Le grand feu est un voyage géographique et historique dans la Venise de la fin XVIIème siècle où derrière les murs de la Pieta, une des institutions religieuses qui jalonnent la ville, se joue l'avenir de nombreuses jeunes femmes. Orphelines ou plus rarement « pensionnaires volontaires » leur destin est de devenir des musiciennes accomplies capables de distraire les familles de haut rang de la société vénitienne et des interprètes formées à la direction du grand maitre
Antonio Vivaldi lors de fêtes organisées dans les palais de la cité italienne.
Tous les ingrédients sont donc réunis pour aiguiser mon appétit : le lieu, l'époque, le contexte historique inspiré du réel, et ça démarre plutôt bien avec cette petite Ilaria que sa mère a confiée à l'institution afin qu'elle soit éduquée et promise à un bel avenir plutôt qu'à un destin de marchande d'étoffes…
La plume de Léonor de Recondo est ample et lyrique, ce qui ne nuit pas au plaisir des premiers chapitres où il me vient l'envie de soupirer d'aise devant tant de belles pages à venir…
Et puis assez vite, le soufflé retombe. Car une écriture lyrique qui souffle abondamment sur les braises du grand feu fait espérer un vrai brasier, une intrigue passionnelle, un roman d'amour palpitant, des rebondissements inattendus, des rencontres bouleversantes comme celle de Vivaldi dont on espère quelques interactions, ou encore une once de suspense!

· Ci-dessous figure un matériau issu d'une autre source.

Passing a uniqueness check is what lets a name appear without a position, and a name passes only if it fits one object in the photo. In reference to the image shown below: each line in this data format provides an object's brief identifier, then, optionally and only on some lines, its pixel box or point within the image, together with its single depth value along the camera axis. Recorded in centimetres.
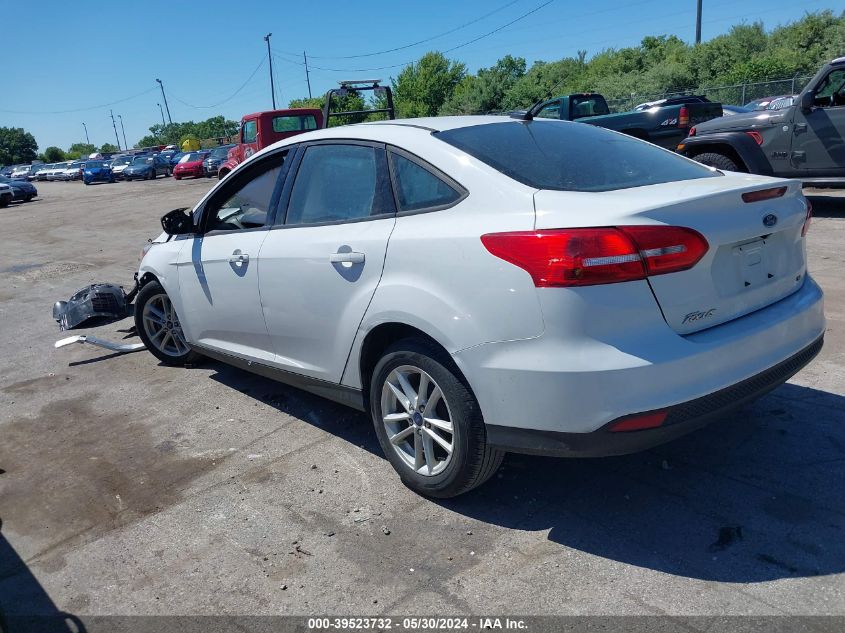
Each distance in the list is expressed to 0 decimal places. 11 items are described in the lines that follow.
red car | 3772
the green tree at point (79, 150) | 13775
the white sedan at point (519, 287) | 271
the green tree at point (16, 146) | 12244
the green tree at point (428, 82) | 7825
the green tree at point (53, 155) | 12785
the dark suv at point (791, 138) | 959
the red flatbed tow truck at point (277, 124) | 2036
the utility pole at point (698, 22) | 4000
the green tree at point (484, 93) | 5531
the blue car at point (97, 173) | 4619
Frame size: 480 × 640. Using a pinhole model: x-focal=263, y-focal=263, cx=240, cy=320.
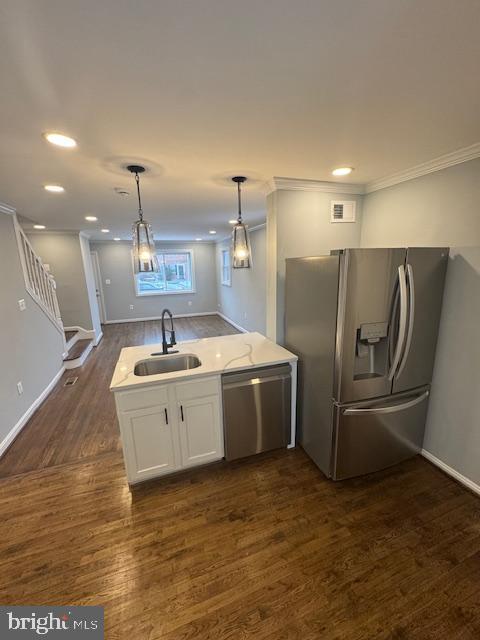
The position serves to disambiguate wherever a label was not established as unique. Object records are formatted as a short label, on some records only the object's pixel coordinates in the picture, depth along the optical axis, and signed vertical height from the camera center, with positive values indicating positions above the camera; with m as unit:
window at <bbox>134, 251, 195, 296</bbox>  7.91 -0.31
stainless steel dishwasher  2.14 -1.18
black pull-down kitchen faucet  2.38 -0.71
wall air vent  2.57 +0.51
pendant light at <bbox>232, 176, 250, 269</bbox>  2.12 +0.17
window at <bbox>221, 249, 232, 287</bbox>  7.10 -0.08
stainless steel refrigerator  1.76 -0.63
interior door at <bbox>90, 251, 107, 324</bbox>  7.20 -0.46
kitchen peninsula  1.92 -1.02
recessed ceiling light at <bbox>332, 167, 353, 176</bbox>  2.08 +0.74
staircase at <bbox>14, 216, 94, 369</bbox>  3.40 -0.41
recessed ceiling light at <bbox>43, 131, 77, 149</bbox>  1.45 +0.73
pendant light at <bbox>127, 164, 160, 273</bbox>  1.96 +0.17
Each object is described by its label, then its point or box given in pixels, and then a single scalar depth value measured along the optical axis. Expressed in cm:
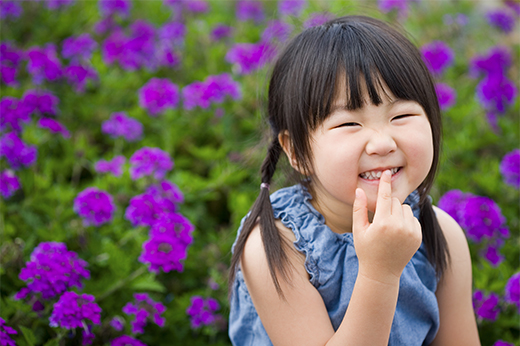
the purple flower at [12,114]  240
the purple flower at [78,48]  338
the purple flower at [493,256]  210
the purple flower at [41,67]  287
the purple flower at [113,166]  248
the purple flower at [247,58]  320
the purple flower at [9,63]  284
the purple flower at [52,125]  252
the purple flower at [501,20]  386
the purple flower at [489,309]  182
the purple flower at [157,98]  290
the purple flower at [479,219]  204
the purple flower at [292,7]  400
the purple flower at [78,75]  304
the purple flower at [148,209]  196
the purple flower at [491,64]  322
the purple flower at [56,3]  375
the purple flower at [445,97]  303
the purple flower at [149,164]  230
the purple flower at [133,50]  340
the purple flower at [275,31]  342
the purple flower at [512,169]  242
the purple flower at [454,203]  213
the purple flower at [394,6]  391
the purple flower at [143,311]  174
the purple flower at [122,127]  273
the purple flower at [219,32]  381
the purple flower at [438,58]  333
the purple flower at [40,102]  258
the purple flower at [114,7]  385
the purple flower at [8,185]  212
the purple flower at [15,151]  223
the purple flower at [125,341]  165
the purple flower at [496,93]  292
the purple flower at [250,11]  426
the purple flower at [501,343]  173
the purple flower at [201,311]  191
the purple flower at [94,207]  203
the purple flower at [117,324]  173
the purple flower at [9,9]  341
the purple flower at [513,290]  178
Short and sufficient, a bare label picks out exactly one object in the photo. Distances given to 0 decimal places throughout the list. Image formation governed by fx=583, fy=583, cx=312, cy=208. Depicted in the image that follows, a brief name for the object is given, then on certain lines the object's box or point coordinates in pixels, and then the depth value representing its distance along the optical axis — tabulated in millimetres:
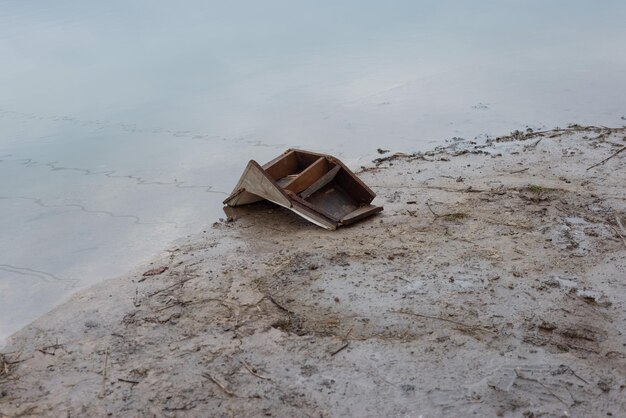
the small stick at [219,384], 3393
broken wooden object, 5656
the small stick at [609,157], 6518
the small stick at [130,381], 3537
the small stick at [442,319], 3838
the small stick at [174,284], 4609
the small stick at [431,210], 5672
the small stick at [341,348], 3680
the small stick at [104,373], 3473
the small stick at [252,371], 3518
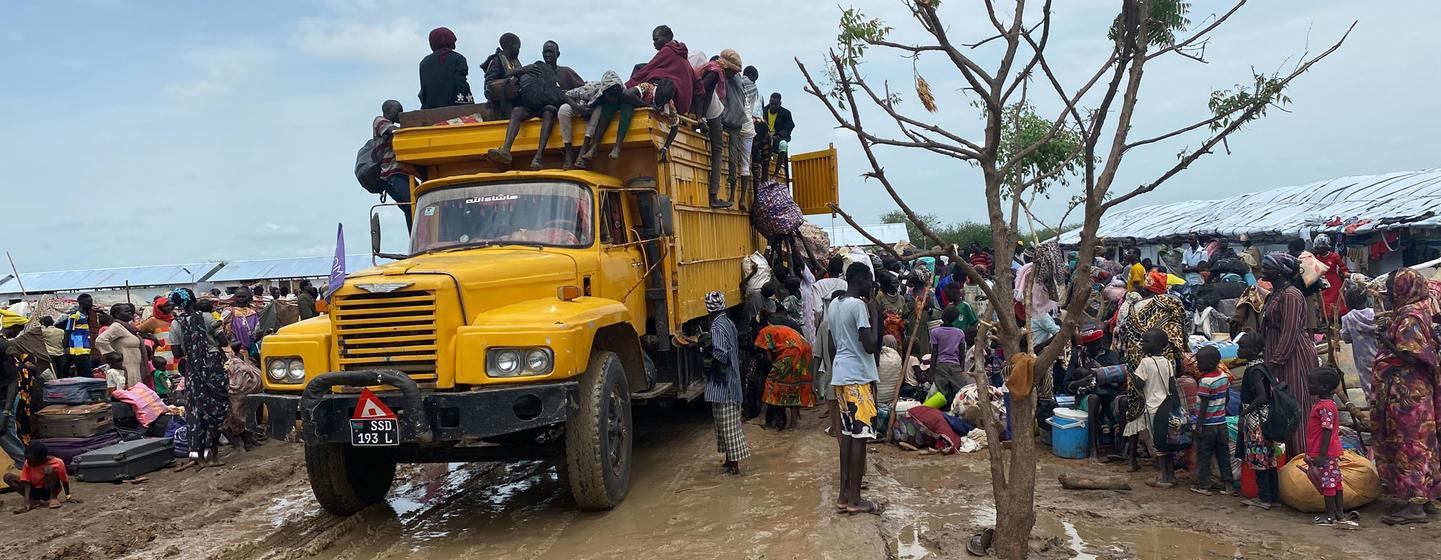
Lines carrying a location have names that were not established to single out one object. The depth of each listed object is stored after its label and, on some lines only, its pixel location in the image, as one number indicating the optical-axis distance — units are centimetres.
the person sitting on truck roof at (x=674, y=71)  903
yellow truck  588
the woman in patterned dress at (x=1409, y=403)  621
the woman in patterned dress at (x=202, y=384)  961
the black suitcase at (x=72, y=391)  973
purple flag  611
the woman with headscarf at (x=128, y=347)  1139
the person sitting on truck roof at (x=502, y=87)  823
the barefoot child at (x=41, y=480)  798
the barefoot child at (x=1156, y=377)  732
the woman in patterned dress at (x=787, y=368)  926
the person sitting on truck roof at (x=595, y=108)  803
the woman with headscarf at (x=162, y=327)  1394
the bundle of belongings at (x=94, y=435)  900
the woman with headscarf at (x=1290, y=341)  671
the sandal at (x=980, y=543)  551
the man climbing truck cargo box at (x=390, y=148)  895
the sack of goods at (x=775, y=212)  1191
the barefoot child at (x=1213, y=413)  694
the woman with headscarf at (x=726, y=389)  759
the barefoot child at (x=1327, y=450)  621
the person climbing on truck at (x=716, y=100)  970
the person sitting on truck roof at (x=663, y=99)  846
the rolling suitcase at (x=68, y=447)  947
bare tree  448
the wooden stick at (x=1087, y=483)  727
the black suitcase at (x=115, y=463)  895
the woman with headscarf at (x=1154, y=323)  782
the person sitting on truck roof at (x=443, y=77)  926
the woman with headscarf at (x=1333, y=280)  1096
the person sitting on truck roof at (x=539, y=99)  809
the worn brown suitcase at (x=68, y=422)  953
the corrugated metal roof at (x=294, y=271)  4135
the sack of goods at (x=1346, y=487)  636
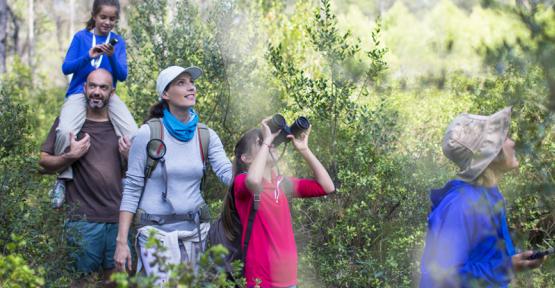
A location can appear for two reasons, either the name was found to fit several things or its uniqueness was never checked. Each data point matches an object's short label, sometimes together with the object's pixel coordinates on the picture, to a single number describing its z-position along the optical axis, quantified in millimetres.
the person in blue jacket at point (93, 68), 5711
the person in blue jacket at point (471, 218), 3535
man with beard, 5617
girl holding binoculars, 4551
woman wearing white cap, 4766
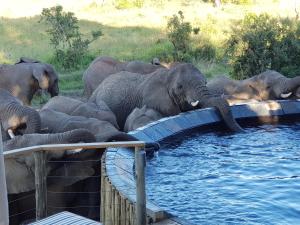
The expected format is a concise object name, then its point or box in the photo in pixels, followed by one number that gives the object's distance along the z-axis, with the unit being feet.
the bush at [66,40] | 72.79
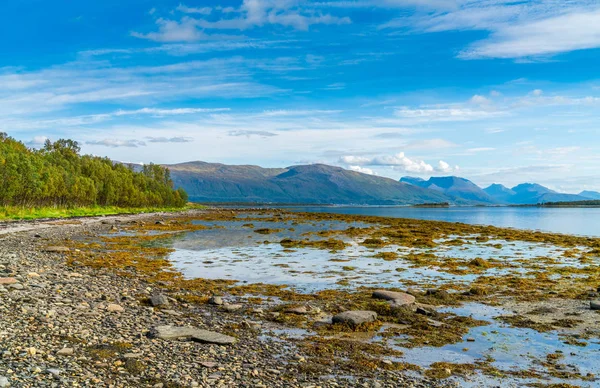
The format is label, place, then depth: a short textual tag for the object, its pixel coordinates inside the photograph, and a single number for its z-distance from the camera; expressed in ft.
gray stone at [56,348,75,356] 38.06
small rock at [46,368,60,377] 33.33
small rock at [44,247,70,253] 116.67
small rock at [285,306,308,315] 61.98
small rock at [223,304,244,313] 62.28
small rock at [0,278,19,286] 62.88
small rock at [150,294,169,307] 62.23
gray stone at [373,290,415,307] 67.42
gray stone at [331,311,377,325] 56.13
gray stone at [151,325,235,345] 45.83
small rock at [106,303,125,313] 55.47
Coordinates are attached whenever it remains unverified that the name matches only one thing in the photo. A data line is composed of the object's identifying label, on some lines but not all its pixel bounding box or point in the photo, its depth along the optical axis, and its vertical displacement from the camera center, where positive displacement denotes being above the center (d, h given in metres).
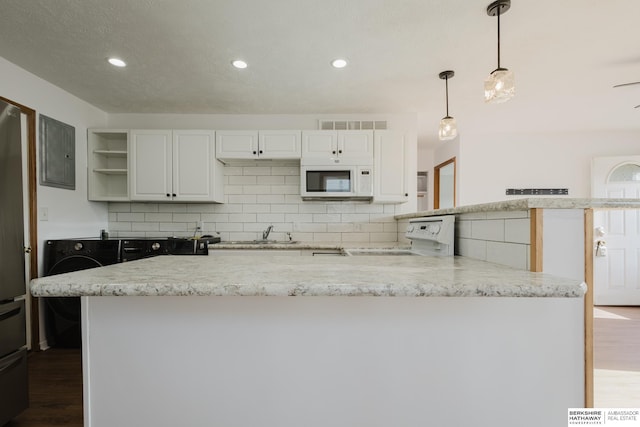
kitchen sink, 3.00 -0.34
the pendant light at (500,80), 1.60 +0.74
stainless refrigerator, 1.43 -0.30
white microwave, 3.00 +0.33
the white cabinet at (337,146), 3.01 +0.69
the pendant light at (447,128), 2.26 +0.66
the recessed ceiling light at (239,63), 2.23 +1.18
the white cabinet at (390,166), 3.04 +0.48
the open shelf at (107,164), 3.02 +0.53
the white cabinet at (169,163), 3.00 +0.51
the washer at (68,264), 2.51 -0.47
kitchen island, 0.83 -0.44
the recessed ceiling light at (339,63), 2.22 +1.17
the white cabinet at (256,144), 3.01 +0.71
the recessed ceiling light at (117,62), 2.20 +1.18
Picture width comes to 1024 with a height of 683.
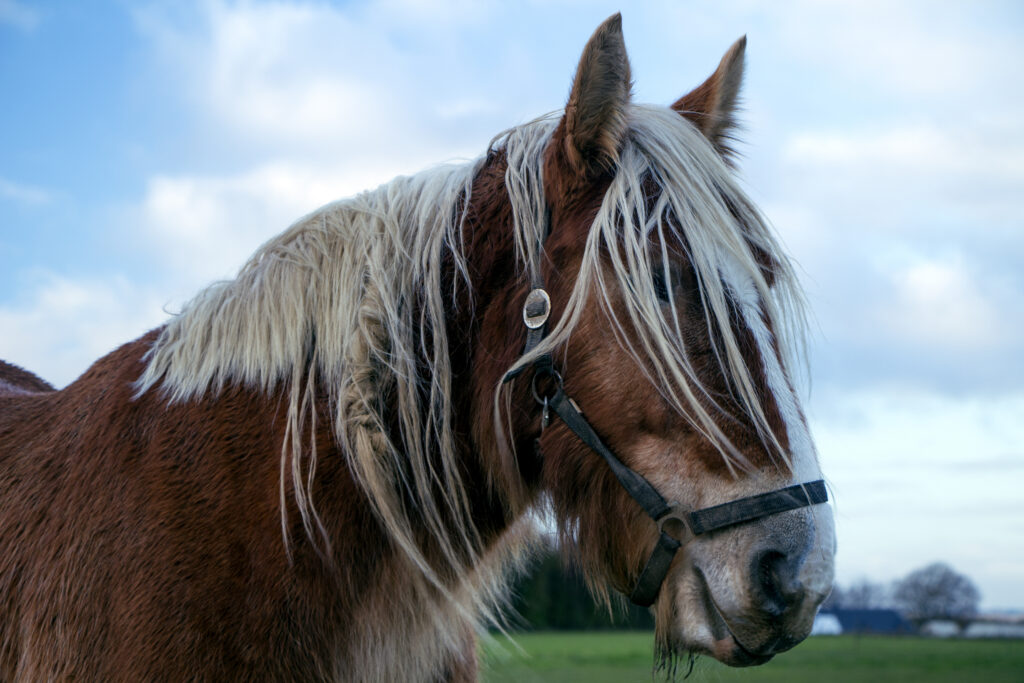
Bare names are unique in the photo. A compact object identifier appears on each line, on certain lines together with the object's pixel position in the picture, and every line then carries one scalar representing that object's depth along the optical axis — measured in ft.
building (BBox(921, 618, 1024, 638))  186.09
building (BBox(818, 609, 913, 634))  186.91
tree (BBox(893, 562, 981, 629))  195.83
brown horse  7.41
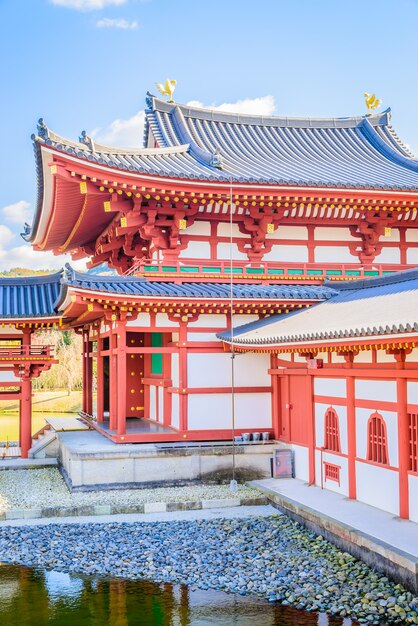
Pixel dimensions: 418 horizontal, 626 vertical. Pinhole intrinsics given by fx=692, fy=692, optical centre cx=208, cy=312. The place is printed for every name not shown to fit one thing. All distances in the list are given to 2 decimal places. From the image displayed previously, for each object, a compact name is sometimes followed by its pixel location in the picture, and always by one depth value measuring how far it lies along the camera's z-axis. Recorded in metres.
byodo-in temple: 13.00
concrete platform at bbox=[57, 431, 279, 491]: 15.44
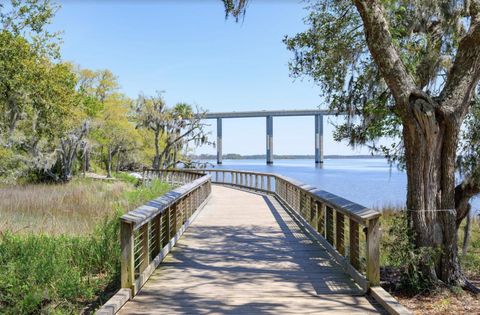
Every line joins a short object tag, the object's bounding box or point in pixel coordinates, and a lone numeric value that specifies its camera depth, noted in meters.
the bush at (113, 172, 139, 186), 32.41
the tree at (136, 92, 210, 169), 42.41
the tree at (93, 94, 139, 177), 39.67
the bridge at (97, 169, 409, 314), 4.61
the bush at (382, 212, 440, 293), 5.49
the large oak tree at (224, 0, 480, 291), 5.65
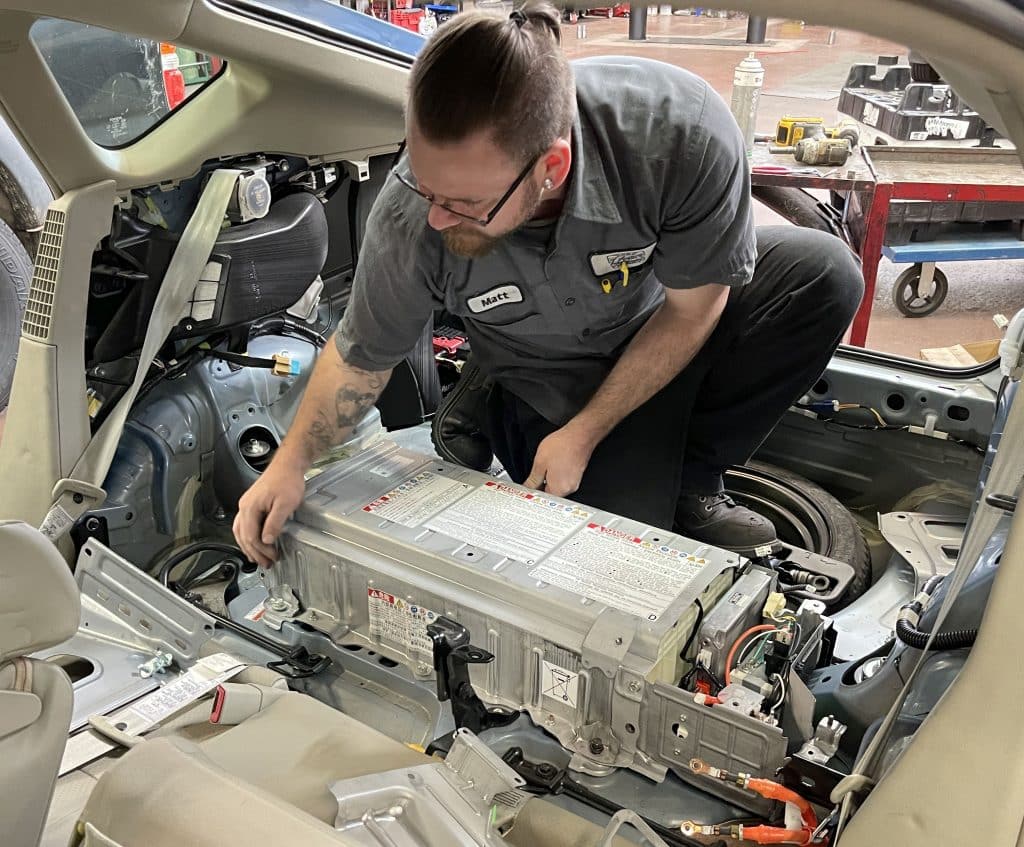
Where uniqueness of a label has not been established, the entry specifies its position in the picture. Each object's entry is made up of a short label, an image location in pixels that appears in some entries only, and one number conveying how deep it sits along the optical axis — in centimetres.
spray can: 413
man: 167
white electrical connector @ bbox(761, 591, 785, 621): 174
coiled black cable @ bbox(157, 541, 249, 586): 245
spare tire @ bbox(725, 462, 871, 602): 263
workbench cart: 402
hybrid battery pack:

Vous aurez compris qu'il n'en est rien. L'histoire s'étire en chapitres sans reliefs, donnant à voir dans son quotidien monotone et répétitif, une héroïne recluse, jeune et bien naïve, sans grand charisme, bien que très douée pour le violon et l'écriture musicale, qui s'éprend par défaut du frère de sa meilleur amie, compagne bien née au statut privilégié d'« externe » de l'institution. Paolo, l'amoureux transi est lui-même bien terne et peu enclin aux déclarations d'amour. Bien que très épris de la belle Ilaria, il préfère se confronter à la guerre que mène Venise à l'empire byzantin et se faire les dents sur les champs de bataille avant de se déclarer et de convoler… Bien mal lui en prend.
Les deux jeunes gens vont donc passer à côté de leur destin. (Je n'en dirai pas plus afin de ne pas divulgâcher).
Mais quel piètre cheminement. J'en suis restée comme deux ronds de flan!
Vivaldi, quant à lui, apparaît de temps à autre, le plus souvent comme un stakhanoviste de la musique, arriviste surmené, et exploiteur sans vergogne du travail gratuit fourni par les novices qu'il emploie comme interprètes, copistes voire compositrices! Si cela est vrai, il aurait été intéressant de creuser un peu cet aspect du contexte historique plutôt que de le suggérer sans le développer, laissant le lecteur frustré, tant sur le plan de la romance, très succincte, que de l'aspect historique carrément survolé.
Dommage, l'écriture de Léonor de Recondo est belle.